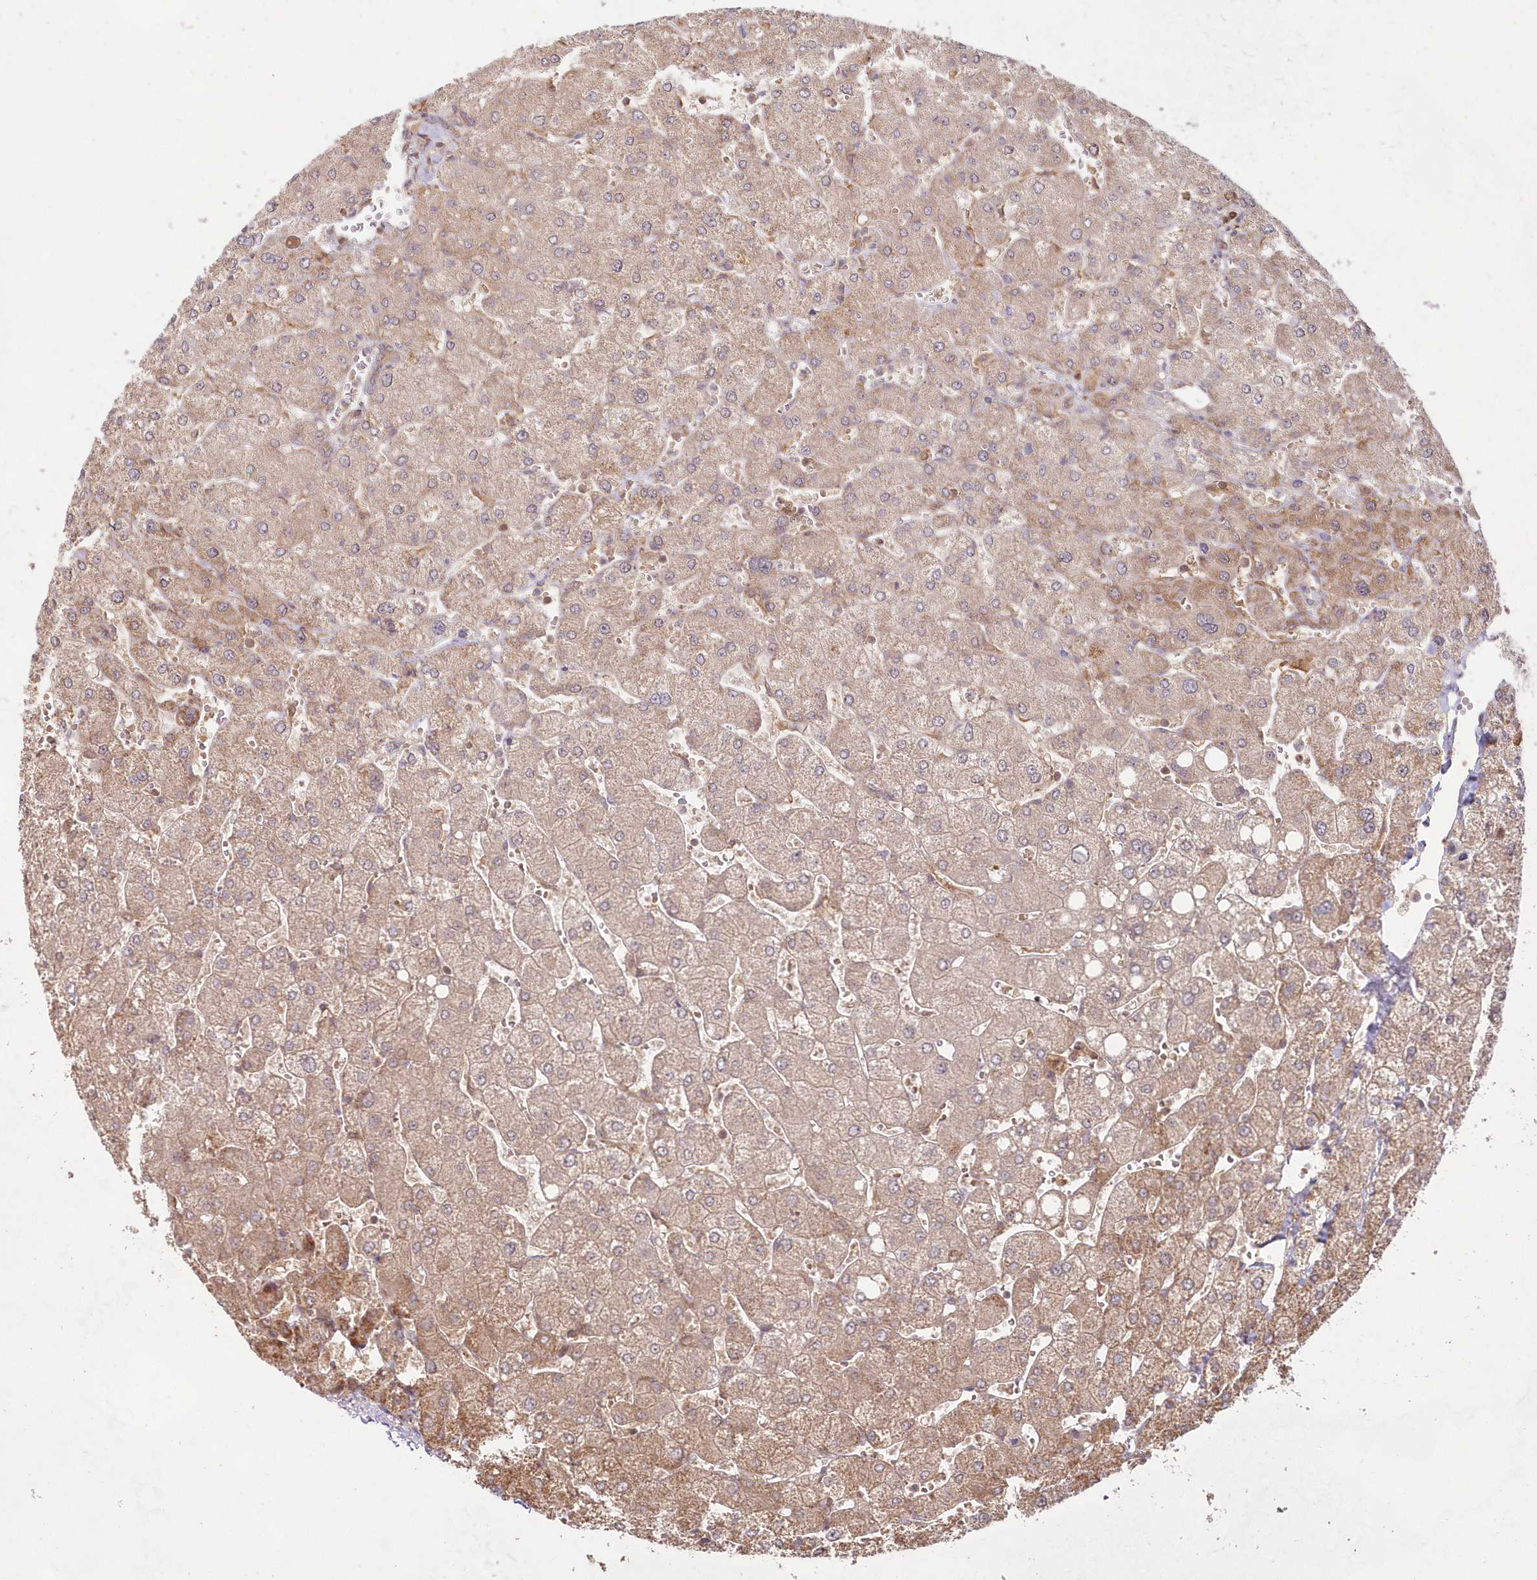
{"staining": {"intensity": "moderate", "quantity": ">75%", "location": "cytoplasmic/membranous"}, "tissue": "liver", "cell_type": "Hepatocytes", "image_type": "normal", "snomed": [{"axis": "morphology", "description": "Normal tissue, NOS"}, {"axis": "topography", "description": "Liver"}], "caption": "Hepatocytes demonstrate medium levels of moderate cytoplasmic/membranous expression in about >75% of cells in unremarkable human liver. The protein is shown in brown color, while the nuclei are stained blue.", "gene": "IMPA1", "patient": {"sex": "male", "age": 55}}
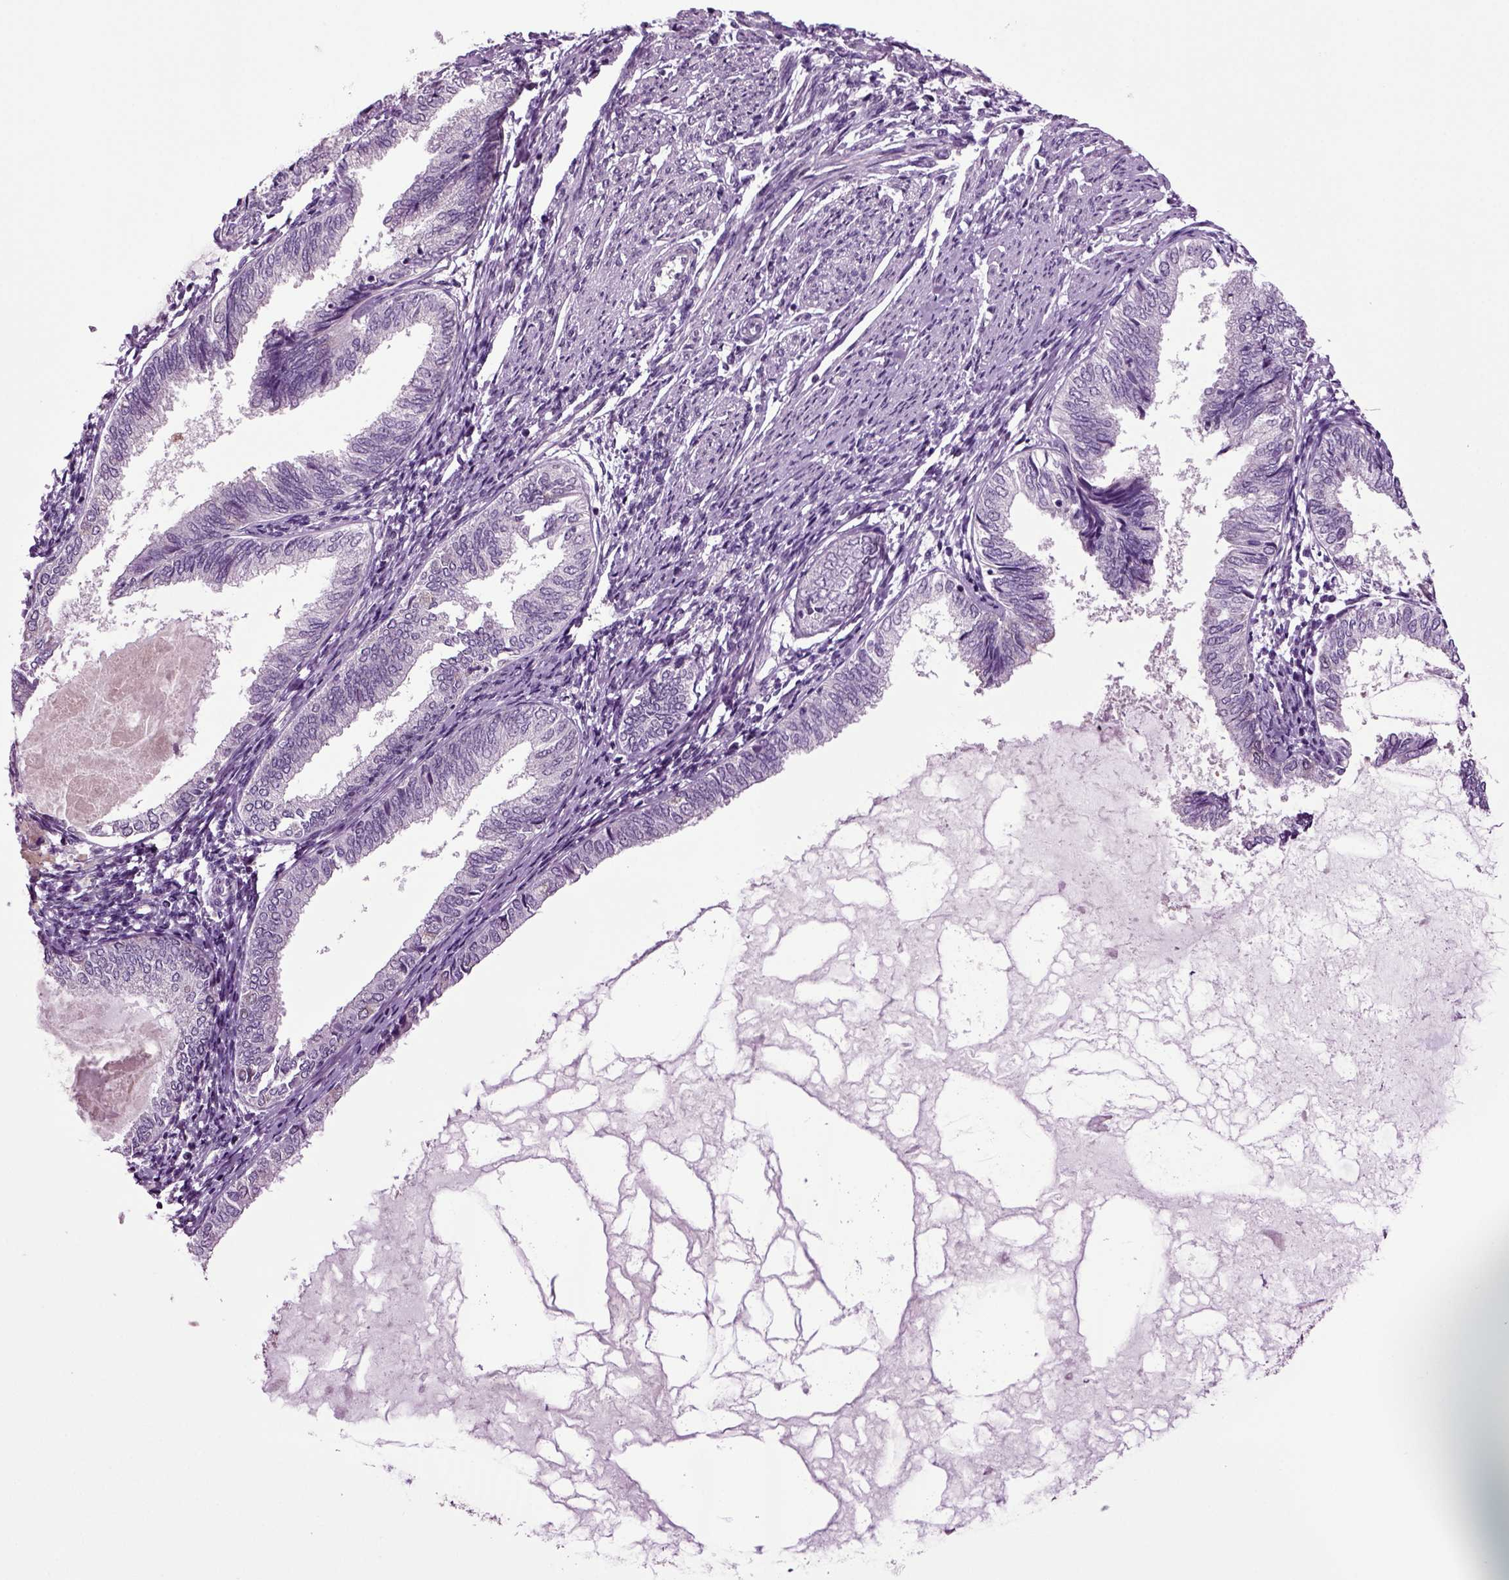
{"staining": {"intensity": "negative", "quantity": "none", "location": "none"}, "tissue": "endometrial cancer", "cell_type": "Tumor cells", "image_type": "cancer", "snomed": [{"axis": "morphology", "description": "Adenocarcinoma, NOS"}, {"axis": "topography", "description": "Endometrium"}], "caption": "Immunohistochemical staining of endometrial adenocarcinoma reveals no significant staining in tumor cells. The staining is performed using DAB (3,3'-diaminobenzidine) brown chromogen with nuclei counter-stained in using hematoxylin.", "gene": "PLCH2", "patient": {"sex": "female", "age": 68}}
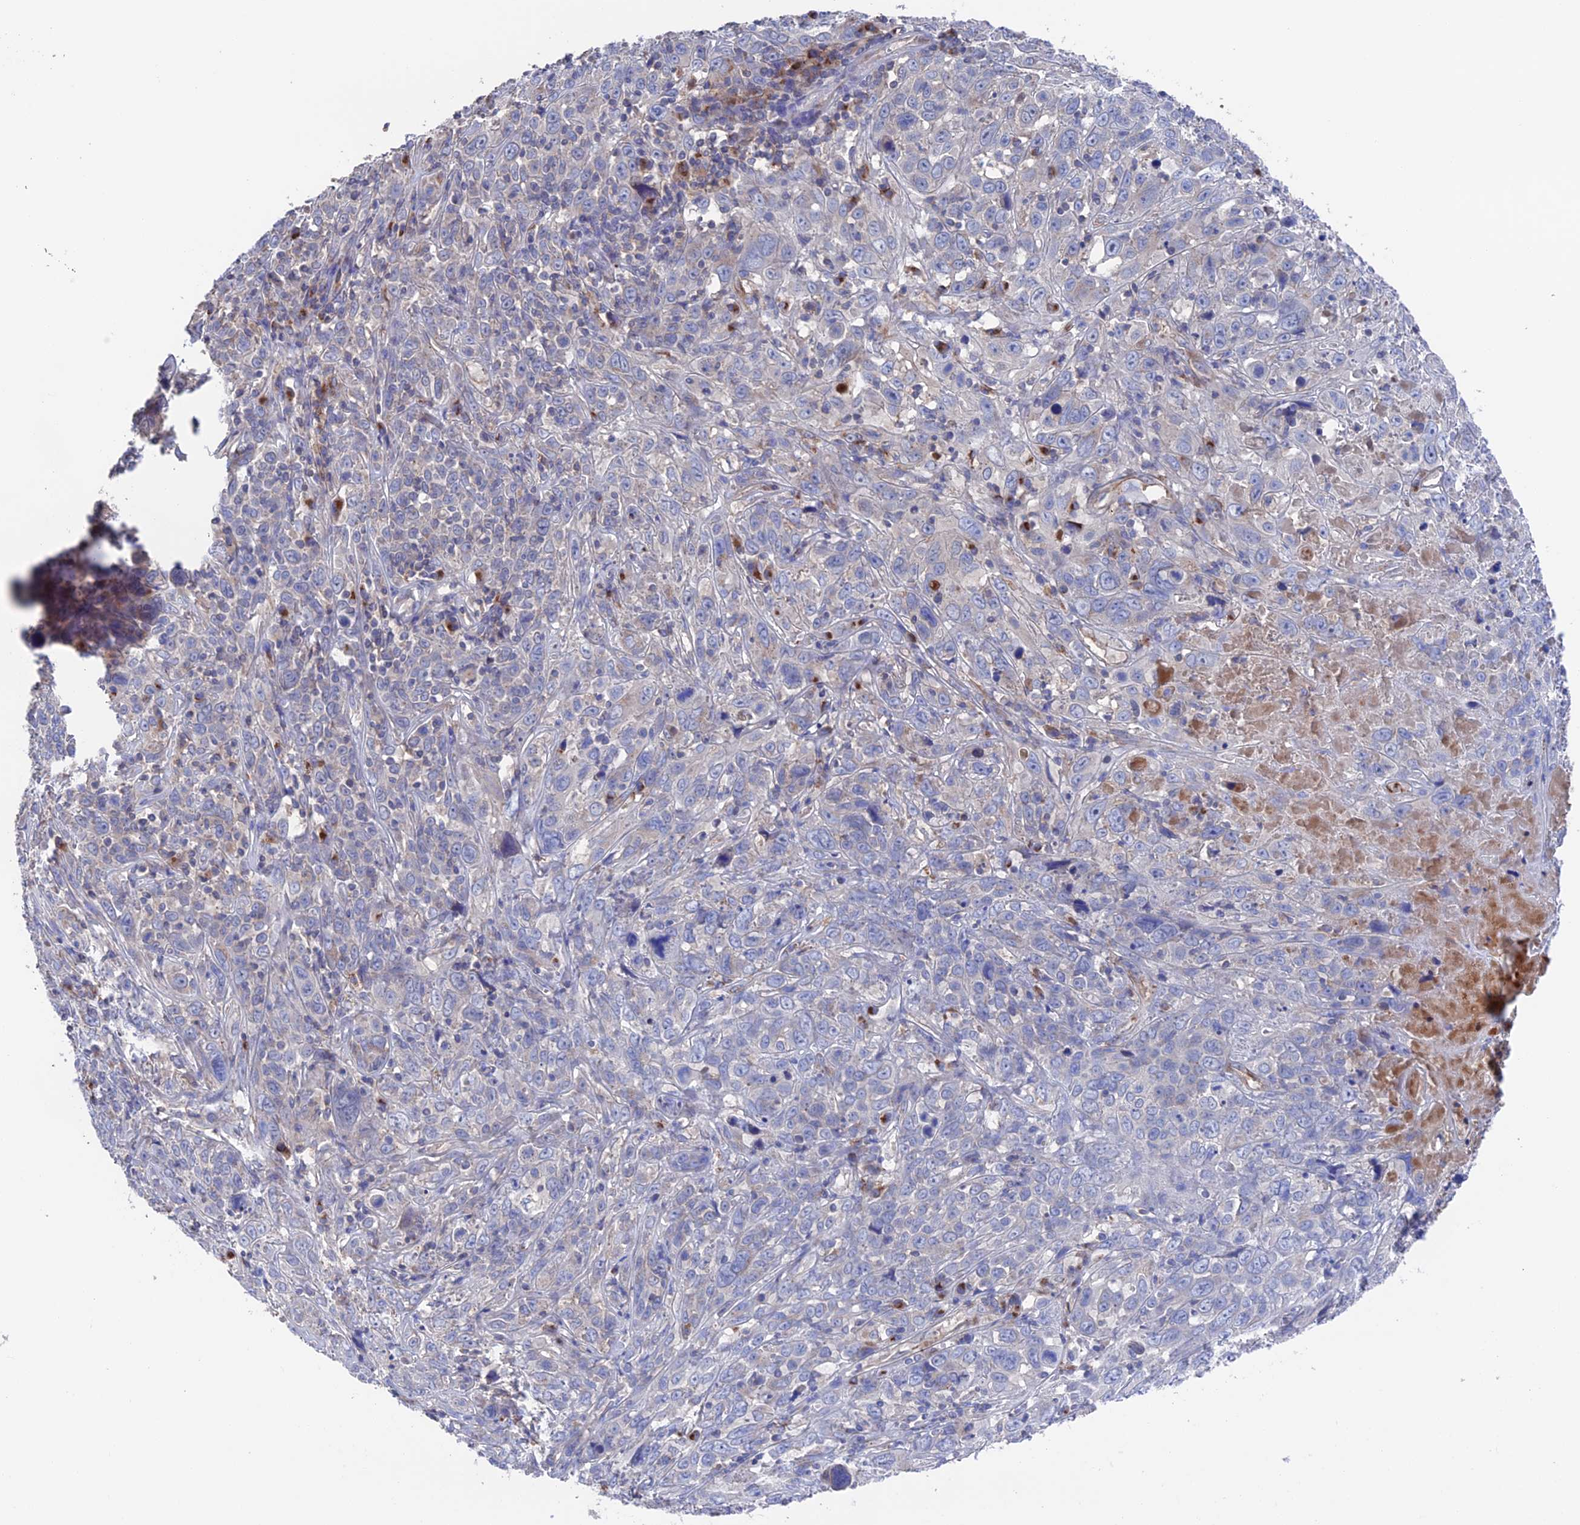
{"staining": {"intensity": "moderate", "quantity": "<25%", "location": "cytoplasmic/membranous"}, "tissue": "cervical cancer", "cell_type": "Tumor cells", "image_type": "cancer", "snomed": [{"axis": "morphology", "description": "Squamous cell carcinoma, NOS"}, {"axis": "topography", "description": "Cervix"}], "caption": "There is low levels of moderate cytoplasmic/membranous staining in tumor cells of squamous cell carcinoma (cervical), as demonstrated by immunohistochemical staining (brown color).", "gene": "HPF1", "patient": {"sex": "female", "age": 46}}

## DIRECTIONS FOR THIS TASK
Print the listing exactly, minus its pictures.

## WORKED SOLUTION
{"staining": {"intensity": "moderate", "quantity": ">75%", "location": "cytoplasmic/membranous"}, "tissue": "liver", "cell_type": "Hepatocytes", "image_type": "normal", "snomed": [{"axis": "morphology", "description": "Normal tissue, NOS"}, {"axis": "topography", "description": "Liver"}], "caption": "Hepatocytes demonstrate medium levels of moderate cytoplasmic/membranous expression in about >75% of cells in unremarkable human liver. The protein is shown in brown color, while the nuclei are stained blue.", "gene": "IMPA1", "patient": {"sex": "male", "age": 55}}
{"staining": {"intensity": "negative", "quantity": "none", "location": "none"}, "tissue": "endometrial cancer", "cell_type": "Tumor cells", "image_type": "cancer", "snomed": [{"axis": "morphology", "description": "Adenocarcinoma, NOS"}, {"axis": "topography", "description": "Endometrium"}], "caption": "Immunohistochemical staining of endometrial adenocarcinoma reveals no significant staining in tumor cells. The staining is performed using DAB (3,3'-diaminobenzidine) brown chromogen with nuclei counter-stained in using hematoxylin.", "gene": "PLCH2", "patient": {"sex": "female", "age": 68}}
{"staining": {"intensity": "moderate", "quantity": "<25%", "location": "cytoplasmic/membranous"}, "tissue": "cervical cancer", "cell_type": "Tumor cells", "image_type": "cancer", "snomed": [{"axis": "morphology", "description": "Squamous cell carcinoma, NOS"}, {"axis": "topography", "description": "Cervix"}], "caption": "There is low levels of moderate cytoplasmic/membranous staining in tumor cells of squamous cell carcinoma (cervical), as demonstrated by immunohistochemical staining (brown color).", "gene": "HPF1", "patient": {"sex": "female", "age": 46}}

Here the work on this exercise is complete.